Aim of the exercise:
Copy every line of text in the records below word for word, and leave the pictures out.

(Extracted records)

────────

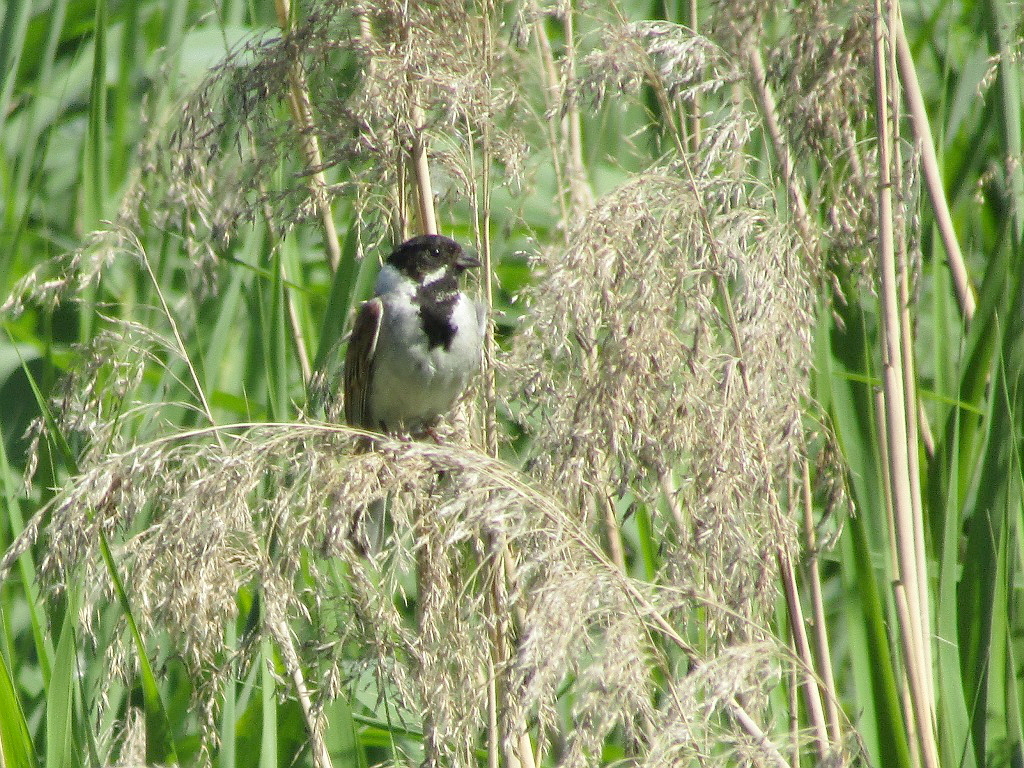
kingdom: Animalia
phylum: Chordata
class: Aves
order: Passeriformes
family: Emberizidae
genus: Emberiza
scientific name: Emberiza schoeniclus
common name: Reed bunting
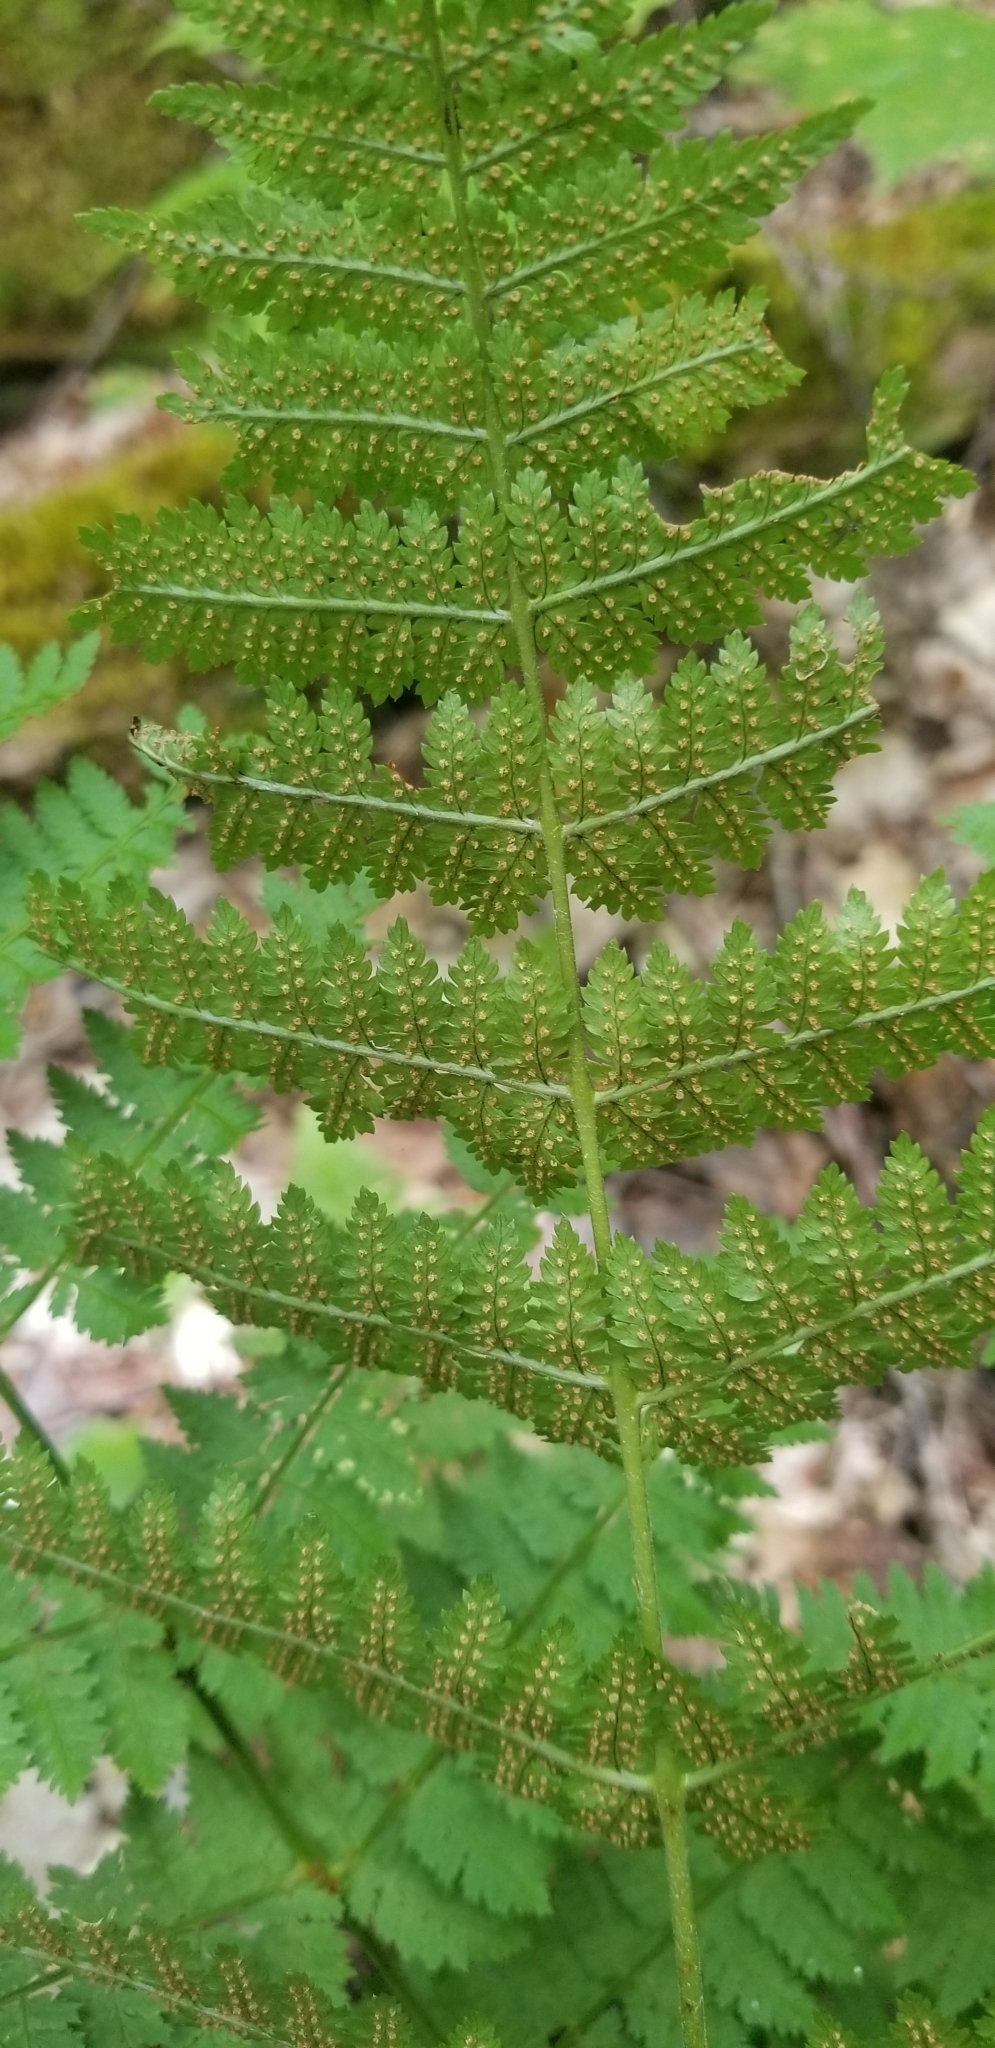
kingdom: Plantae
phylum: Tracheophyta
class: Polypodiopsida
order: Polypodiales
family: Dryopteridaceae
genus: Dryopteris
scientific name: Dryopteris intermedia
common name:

────────

Correct output:
kingdom: Animalia
phylum: Chordata
class: Aves
order: Passeriformes
family: Emberizidae
genus: Emberiza
scientific name: Emberiza schoeniclus
common name: Reed bunting
kingdom: Plantae
phylum: Tracheophyta
class: Polypodiopsida
order: Polypodiales
family: Dryopteridaceae
genus: Dryopteris
scientific name: Dryopteris intermedia
common name:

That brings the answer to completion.